[WHAT TO PRODUCE] Write a continuation of the passage on government revenue and taxes, starting right after its last sentence.

[DOCUMENT TEXT]
============================================================
There are many responsibilities of state to its countrymen. State is represented


by the government. Hence, the government of any country performs a number of
activities in order to maintain law and order, peace and security, satisfying with
the requirement of basic needs and public utilities etc. It also initiates various
development programmes and maintains diplomatic and friendly relation with
other nations in the world. In order to carry out all these activities and discharge
its overall responsibilities towards the people, it needs sufficient revenue. Such a
revenue is known as government revenue. It is also known as public revenue.
Government revenue is collected through various sources according to the
provisions of the financial acts and rules and regulations.
Such sources of revenue are taxes, fees and charges, fines and penalties, foreign
grants etc. Among them, tax is the main sources of collecting the government
revenue.
The concept of tax was initiated from Great Britain in 1799 to collect revenue for
the government to manage the war against France. It didn't come into practice
after that for a long time. Income tax system was regularly begun from 1840
onwards in different countries in the world. It was begun from 1840 in
Switzerland, 1849 in Austria, 1860 in England and India, 1862 in USA, 1864 in
Italy and 1959 in Nepal as a regular source of government revenue.
What are the essentials of Tax?
A tax is a compulsory contribution of a person or entity to the state as per
the rules.
The tax payer does not receive direct and or special benefit in return.
It is spent by the government for the common interest and benefit of the
people.
It is paid only by those persons and entities who earns income exceeding a
certain specified limit.
What are the Different Types of Tax with Examples?
Taxes may be categorized into different as their nature as direct taxes, indirect
taxes, progressive taxes, regressive taxes etc.
============================================================
[ENTRIES SHOWN]
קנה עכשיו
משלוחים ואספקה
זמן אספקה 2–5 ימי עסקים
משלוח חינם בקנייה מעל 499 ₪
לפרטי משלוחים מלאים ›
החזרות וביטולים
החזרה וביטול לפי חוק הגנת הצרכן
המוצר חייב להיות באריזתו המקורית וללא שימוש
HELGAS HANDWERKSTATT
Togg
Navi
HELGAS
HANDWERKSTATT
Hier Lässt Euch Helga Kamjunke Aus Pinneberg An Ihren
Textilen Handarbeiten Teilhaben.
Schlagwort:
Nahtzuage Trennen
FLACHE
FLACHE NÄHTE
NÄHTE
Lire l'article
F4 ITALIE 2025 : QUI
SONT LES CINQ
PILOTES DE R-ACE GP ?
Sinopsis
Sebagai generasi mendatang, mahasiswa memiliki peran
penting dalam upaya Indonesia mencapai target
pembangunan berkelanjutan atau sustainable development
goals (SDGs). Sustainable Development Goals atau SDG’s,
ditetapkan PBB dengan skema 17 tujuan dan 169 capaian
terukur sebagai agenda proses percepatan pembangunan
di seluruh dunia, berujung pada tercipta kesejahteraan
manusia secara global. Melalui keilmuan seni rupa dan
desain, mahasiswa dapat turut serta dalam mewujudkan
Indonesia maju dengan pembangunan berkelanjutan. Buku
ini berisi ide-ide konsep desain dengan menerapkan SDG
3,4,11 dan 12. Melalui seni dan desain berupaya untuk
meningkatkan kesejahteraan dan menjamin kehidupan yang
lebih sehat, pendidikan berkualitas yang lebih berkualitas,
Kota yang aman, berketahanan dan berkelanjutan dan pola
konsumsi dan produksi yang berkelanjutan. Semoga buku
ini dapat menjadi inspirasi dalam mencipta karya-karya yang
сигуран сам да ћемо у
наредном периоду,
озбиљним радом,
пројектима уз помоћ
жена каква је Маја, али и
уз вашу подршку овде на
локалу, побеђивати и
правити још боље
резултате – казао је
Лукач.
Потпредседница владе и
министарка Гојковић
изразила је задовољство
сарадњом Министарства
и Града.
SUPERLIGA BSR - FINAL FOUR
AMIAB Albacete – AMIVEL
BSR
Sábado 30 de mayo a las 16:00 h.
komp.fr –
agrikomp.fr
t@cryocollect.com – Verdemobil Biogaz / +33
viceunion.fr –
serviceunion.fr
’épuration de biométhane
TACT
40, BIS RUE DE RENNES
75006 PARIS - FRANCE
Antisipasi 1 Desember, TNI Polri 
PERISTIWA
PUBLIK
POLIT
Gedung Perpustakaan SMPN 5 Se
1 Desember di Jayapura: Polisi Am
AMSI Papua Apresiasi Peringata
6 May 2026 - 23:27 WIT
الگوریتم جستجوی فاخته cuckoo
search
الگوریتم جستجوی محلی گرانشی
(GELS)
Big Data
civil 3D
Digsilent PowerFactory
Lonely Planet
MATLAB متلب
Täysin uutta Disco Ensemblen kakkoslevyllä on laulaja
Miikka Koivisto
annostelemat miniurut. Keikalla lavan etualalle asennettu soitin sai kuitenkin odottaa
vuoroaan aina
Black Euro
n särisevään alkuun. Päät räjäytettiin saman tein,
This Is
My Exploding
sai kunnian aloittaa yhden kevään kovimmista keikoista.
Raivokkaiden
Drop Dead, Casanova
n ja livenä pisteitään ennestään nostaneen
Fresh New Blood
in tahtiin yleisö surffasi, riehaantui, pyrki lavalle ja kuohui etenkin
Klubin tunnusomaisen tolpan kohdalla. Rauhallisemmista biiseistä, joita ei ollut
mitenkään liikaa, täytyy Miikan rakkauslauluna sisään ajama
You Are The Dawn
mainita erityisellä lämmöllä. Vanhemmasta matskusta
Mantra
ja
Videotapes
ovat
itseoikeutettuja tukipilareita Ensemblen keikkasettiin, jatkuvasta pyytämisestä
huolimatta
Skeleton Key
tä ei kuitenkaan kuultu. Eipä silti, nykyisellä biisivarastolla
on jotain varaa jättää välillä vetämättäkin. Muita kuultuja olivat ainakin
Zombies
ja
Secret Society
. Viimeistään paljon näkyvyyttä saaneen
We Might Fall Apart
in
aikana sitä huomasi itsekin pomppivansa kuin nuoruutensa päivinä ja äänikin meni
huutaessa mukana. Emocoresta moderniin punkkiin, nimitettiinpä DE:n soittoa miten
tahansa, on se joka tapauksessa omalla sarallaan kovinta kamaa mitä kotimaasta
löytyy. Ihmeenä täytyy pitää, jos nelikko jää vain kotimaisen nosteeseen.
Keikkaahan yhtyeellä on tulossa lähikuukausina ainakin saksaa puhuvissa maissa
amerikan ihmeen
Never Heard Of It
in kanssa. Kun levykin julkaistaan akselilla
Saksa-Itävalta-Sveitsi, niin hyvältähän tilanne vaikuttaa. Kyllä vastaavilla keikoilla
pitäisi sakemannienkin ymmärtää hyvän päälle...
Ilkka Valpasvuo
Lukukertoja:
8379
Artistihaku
============================================================
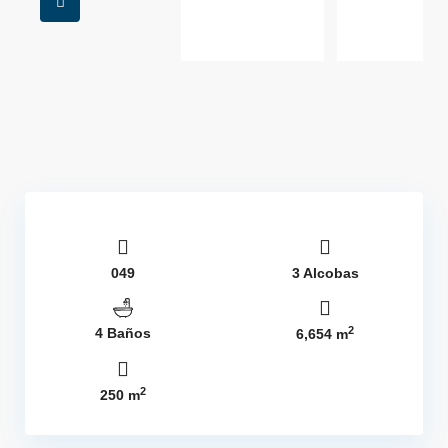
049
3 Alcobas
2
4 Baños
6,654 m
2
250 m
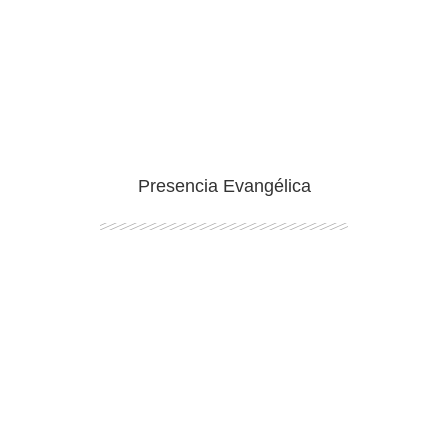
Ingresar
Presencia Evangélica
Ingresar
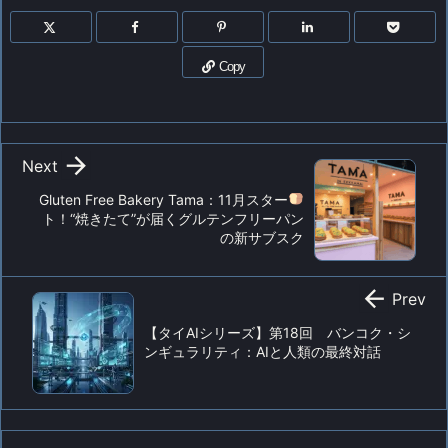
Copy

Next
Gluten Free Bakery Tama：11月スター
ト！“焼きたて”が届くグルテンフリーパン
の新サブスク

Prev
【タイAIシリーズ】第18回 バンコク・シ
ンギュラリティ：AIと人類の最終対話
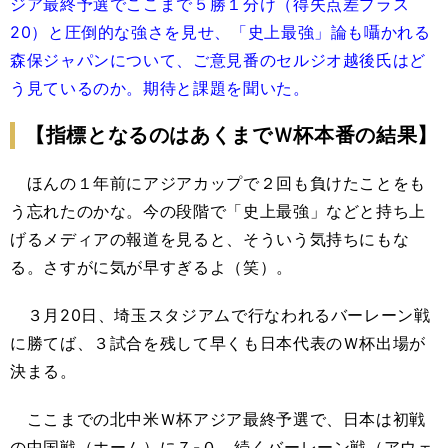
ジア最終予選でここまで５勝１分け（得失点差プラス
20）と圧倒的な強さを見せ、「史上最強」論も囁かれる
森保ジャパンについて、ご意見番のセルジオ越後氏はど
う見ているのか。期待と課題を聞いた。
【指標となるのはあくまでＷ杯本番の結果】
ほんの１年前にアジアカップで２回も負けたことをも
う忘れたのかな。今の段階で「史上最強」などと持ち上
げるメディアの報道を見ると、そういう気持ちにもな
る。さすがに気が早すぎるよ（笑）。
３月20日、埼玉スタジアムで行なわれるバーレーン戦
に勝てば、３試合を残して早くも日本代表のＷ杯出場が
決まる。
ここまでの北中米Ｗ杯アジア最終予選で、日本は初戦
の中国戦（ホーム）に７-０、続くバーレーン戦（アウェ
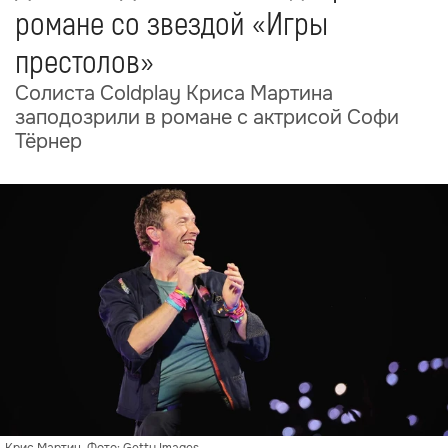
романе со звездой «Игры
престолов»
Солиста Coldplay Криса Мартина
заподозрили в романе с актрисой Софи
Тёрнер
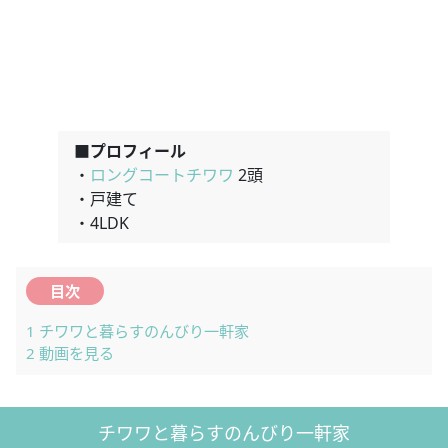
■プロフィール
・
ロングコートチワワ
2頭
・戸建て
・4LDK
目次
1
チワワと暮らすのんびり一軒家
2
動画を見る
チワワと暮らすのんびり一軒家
============================================================
[EXERCISE OUTPUT]
Direct Tax
A direct tax is the one, which is paid by the person or entity on whom it is legally
imposed. It is collected from the persons or entities on the income they have
earned exceeding a certain specified limit. Tax is generally calculated at a certain
percentage on the income. Income tax, corporate tax, land revenue tax etc. are
the examples of direct tax.
Indirect Tax
An indirect tax is the one, which is imposed to one person or entity but paid
partly or fully by others. It is transferable to others. The tax is collected from
customers by including it in the price of the goods or services they have
purchased. The producers collect such a tax from wholesalers the wholesalers
from retailers and the retailers from the final consumers. Excise duty, custom
duty, VAT etc. are some of the examples of indirect tax.
Personal income Tax
Personal income tax refers to the tax imposed on individuals or families who earn
income exceeding a certain specified limit subject to change as per the
provisions made in financial rules and regulations.

Corporate Tax
Corporate tax is the tax imposed on the incomes of a business entity. It
occupies the most part of the government revenue collected from taxes.
Corporate tax rates are generally applied in flat system with high rate of large
undertakings and low rates for smaller ones. The small and large undertakings
are categorizing as per the size of the activities.
Excise duty
Excise duty is the tax levied on luxurious products. It is intended to discourage
the consumption of harmful products on one side and to collect government
revenue in considerable extent on the other side.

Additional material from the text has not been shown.